* [Gezeigter Textauszug]:

Inzwischen war der späte Nachmittag angebrochen, als auch wir endlich an die Kasse gelangten. In Windeseile bezahlen wir unseren Einkauf und strebten dem Ausgang zu. Man stelle sich vor: ein behender etwa 14jähriger Knabe schaffte es, einen der Vollgummireifen unseres Einkaufswagens in voller Fahrt abzumontieren. Aufgrund der drangvollen Enge waren wir nicht einmal in der Lage, den Knaben an seinem frevelnden Tun zu hindern. Meine Protestrufe ignorierte er mit höhnischem Grinsen. Als ich nach diesem Attentat zu meinen Ersatzreifen griff, stellte ich fest, daß man sie mir aus der Tasche gestohlen haben mußte. Geld und Kreditkarten waren noch an ihrem Platz, nur die beiden Rollen nicht mehr.

Der Weg über den Parkplatz zu unserem Wagen zog sich. „Stop and go" kamen wir Schritt für Schritt vorwärts. Inzwischen war die Dunkelheit hereingebrochen. Meiner Frau und mir begann es kalt zu werden. Und das gemütliche Auto war noch so weit.

Doch endlich, endlich langten wir nach einigen Umwegen an. Nach kaum einer Stunde Wartezeit ergab sich für einige Millisekunden genügend Platz, um die Kofferraumklappe öffnen zu können und erleichtert begannen wir, unsere Ware umzuladen.

Den Einkaufswagen schnappte sich, kaum daß er geleert war, irgend jemand und verschwand damit in der Menge. Uns sollte es recht sein.
Ich ließ den Motor unseres Wagens an, um den Innenraum etwas warm zu bekommen, in weiser Voraussicht hatten wir noch auf dem Herweg getankt. Meine Frau begann, auf dem Spirituskocher das Essen zuzubereiten - herzhafter Erbseneintopf stand auf dem Speiseplan. Nach einem leckeren Dessert rollten wir uns in unsere Schlafsäcke und sanken bald darauf in tiefen Schlaf.

* [Eingabedaten]:

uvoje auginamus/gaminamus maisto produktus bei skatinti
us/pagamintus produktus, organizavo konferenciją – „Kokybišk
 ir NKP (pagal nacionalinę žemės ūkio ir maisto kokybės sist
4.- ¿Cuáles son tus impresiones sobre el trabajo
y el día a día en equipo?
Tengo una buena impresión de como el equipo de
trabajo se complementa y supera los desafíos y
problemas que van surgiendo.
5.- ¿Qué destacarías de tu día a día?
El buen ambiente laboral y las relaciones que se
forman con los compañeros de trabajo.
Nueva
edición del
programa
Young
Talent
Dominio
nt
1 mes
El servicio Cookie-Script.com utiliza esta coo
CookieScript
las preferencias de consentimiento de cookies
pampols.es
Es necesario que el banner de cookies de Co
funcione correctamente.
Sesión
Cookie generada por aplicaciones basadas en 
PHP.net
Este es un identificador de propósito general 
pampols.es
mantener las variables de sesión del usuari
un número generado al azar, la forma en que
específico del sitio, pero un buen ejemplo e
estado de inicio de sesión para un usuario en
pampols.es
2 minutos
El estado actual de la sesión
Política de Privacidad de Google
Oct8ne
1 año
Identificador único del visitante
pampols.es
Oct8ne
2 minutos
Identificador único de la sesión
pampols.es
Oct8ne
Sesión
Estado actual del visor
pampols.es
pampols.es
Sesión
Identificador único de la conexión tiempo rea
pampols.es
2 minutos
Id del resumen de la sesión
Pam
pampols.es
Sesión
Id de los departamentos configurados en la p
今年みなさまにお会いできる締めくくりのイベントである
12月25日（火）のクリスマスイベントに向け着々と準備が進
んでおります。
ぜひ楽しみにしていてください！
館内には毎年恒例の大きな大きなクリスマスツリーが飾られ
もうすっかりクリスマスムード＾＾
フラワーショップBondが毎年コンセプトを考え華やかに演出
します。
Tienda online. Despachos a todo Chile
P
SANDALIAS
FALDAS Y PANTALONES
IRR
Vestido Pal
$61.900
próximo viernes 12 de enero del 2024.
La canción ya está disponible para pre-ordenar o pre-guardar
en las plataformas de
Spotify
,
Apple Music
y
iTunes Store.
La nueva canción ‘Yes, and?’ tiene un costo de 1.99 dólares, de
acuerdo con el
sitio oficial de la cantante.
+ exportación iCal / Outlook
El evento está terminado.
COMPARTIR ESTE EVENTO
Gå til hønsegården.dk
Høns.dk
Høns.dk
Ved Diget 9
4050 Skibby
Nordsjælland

* [Aufgabe A]:
Welches Gericht stand laut dem Textauszug über den Einkauf auf dem Speiseplan?
* [Aufgabe B]:
Wiederholen Sie aus dem Textauszug über den Einkauf wortgetreu den Abschnitt von „Den Einkaufswagen schnappte“ bis einschließlich „in tiefen Schlaf.“.

* [Lösung A]:
Herzhafter Erbseneintopf.

* [Lösung B]:
Den Einkaufswagen schnappte sich, kaum daß er geleert war, irgend jemand und verschwand damit in der Menge. Uns sollte es recht sein.
Ich ließ den Motor unseres Wagens an, um den Innenraum etwas warm zu bekommen, in weiser Voraussicht hatten wir noch auf dem Herweg getankt. Meine Frau begann, auf dem Spirituskocher das Essen zuzubereiten - herzhafter Erbseneintopf stand auf dem Speiseplan. Nach einem leckeren Dessert rollten wir uns in unsere Schlafsäcke und sanken bald darauf in tiefen Schlaf.